Luxemburgs stellvertretender Premierminister Xavier Bettel fordert, dass Europa den Gesprächsfaden nach Moskau nicht abreißen lässt. Vor dem Treffen der EU-Außenminister in Brüssel sagte er Euronews, ohne direkten Kontakt zum Kreml werde es keine Lösung für den Ukraine-Krieg geben.

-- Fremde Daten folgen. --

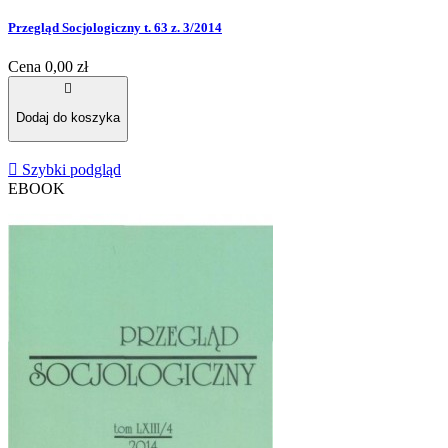
Przegląd Socjologiczny t. 63 z. 3/2014
Cena
0,00 zł

Dodaj do koszyka

Szybki podgląd
EBOOK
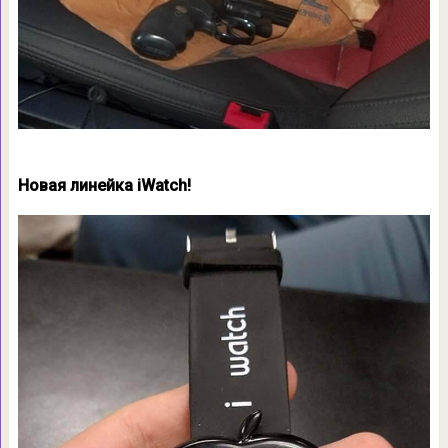
Новая линейка iWatch!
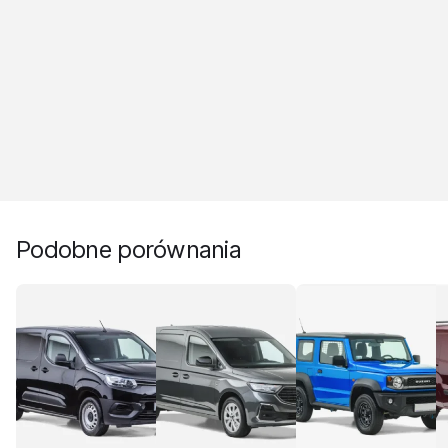
Podobne porównania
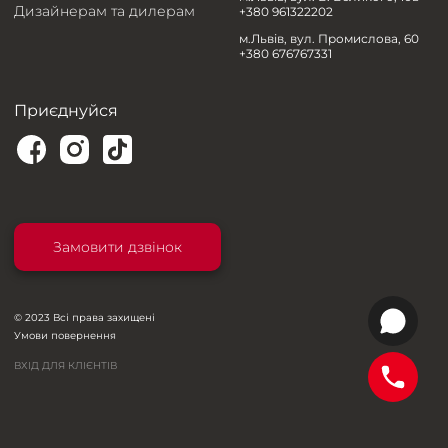
Дизайнерам та дилерам
+380 961322202
м.Львів, вул. Промислова, 60
+380 676767331
Приєднуйся
Замовити дзвінок
© 2023 Всі права захищені
Умови повернення
ВХІД ДЛЯ КЛІЄНТІВ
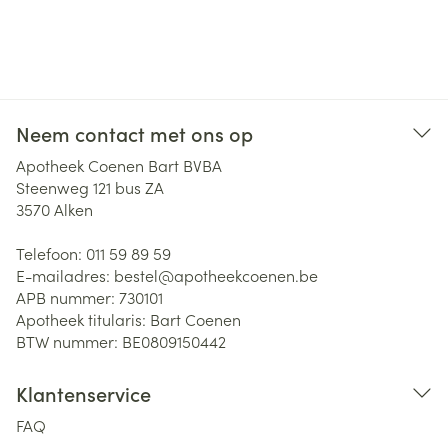
Neem contact met ons op
Apotheek Coenen Bart BVBA
Steenweg 121 bus ZA
3570
Alken
Telefoon:
011 59 89 59
E-mailadres:
bestel@
apotheekcoenen.be
APB nummer:
730101
Apotheek titularis:
Bart Coenen
BTW nummer:
BE0809150442
Klantenservice
FAQ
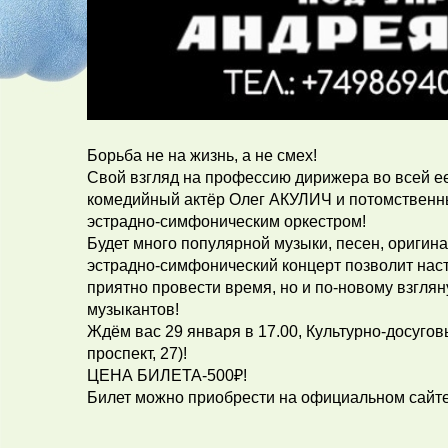
Борьба не на жизнь, а не смех!
Свой взгляд на профессию дирижера во всей е
комедийный актёр Олег АКУЛИЧ и потомствен
эстрадно-симфоническим оркестром!
Будет много популярной музыки, песен, оригин
эстрадно-симфонический концерт позволит нас
приятно провести время, но и по-новому взглян
музыкантов!
Ждём вас 29 января в 17.00, Культурно-досуго
проспект, 27)!
ЦЕНА БИЛЕТА-500₽!
Билет можно приобрести на официальном сайт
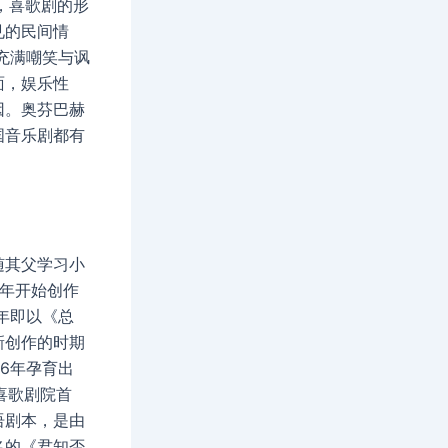
，喜歌剧的形
见的民间情
充满嘲笑与讽
面，娱乐性
因。奥芬巴赫
国音乐剧都有
年随其父学习小
7年开始创作
年即以《总
新创作的时期
6年孕育出
喜歌剧院首
语剧本，是由
名的《君知否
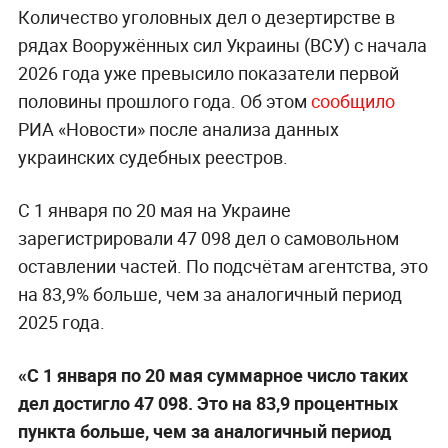
Количество уголовных дел о дезертирстве в
рядах Вооружённых сил Украины (ВСУ) с начала
2026 года уже превысило показатели первой
половины прошлого года. Об этом
сообщило
РИА «Новости» после анализа данных
украинских судебных реестров.
С 1 января по 20 мая на Украине
зарегистрировали 47 098 дел о самовольном
оставлении частей. По подсчётам агентства, это
на 83,9% больше, чем за аналогичный период
2025 года.
«С 1 января по 20 мая суммарное число таких
дел достигло 47 098. Это на 83,9 процентных
пункта больше, чем за аналогичный период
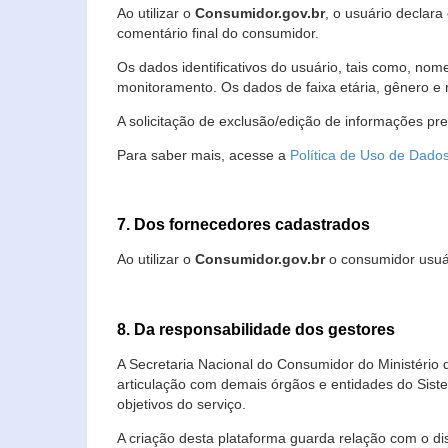
Ao utilizar o
Consumidor.gov.br
, o usuário declara
comentário final do consumidor.
Os dados identificativos do usuário, tais como, no
monitoramento. Os dados de faixa etária, gênero e re
A solicitação de exclusão/edição de informações pr
Para saber mais, acesse a
Política de Uso de Dado
7. Dos fornecedores cadastrados
Ao utilizar o
Consumidor.gov.br
o consumidor usuár
8. Da responsabilidade dos gestores
A Secretaria Nacional do Consumidor do Ministério 
articulação com demais órgãos e entidades do Sis
objetivos do serviço.
A criação desta plataforma guarda relação com o dispo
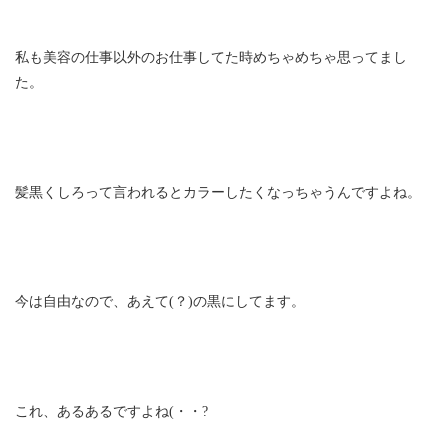
私も美容の仕事以外のお仕事してた時めちゃめちゃ思ってまし
た。
髪黒くしろって言われるとカラーしたくなっちゃうんですよね。
今は自由なので、あえて(？)の黒にしてます。
これ、あるあるですよね(・・?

Europa muss mit dem Kreml reden, wenn es eine „Lösung“ für Russlands Krieg in der Ukraine will. Das sagte Luxemburgs stellvertretender Premierminister Xavier Bettel gegenüber Euronews. Damit signalisierte er auch eigenes Interesse an Gesprächen mit dem russischen Präsidenten Wladimir Putin – notfalls über einen Geheimkanal.
„Wir müssen mit ihnen reden, wenn wir eine Lösung wollen“, sagte Bettel in der Euronews-Morgensendung Europe Today.
„Und wenn ich als Vertreter Luxemburgs zu klein bin, um das zu tun, dann sollte Präsident Macron oder jemand anderes Europa vertreten können. Denn sie wollen nicht mit Kaja Kallas sprechen“, fügte er hinzu. Er bezog sich dabei auf die EU-Außenbeauftragte.
Bettel traf Putin 2015 in Moskau, damals noch als luxemburgischer Premierminister. Er sagte, er habe nicht das „Ego“, zu behaupten, er sei die „richtige Person“, um als EU-Gesandter bei den laufenden, von den USA vermittelten Friedensgesprächen aufzutreten.
„Aber wenn die Leute davon überzeugt sind, dass ich hilfreich sein könnte, werde ich es in jeder Position tun“, erklärte er. „Ich muss nicht im Vordergrund stehen. Ich kann auch im Hintergrund unterstützen.“
„Wenn ich nützlich sein kann, bin ich gerne nützlich“, fügte Bettel hinzu.
Führende EU-Politiker wie Giorgia Meloni (Italien) und Emmanuel Macron (Frankreich) haben zuletzt signalisiert, dass Europa einen Platz am Verhandlungstisch beansprucht. Der Kontinent wolle die Bemühungen um eine Friedenslösung für die Ukraine mitgestalten. Unklar ist jedoch weiterhin, wer dabei für die EU sprechen könnte.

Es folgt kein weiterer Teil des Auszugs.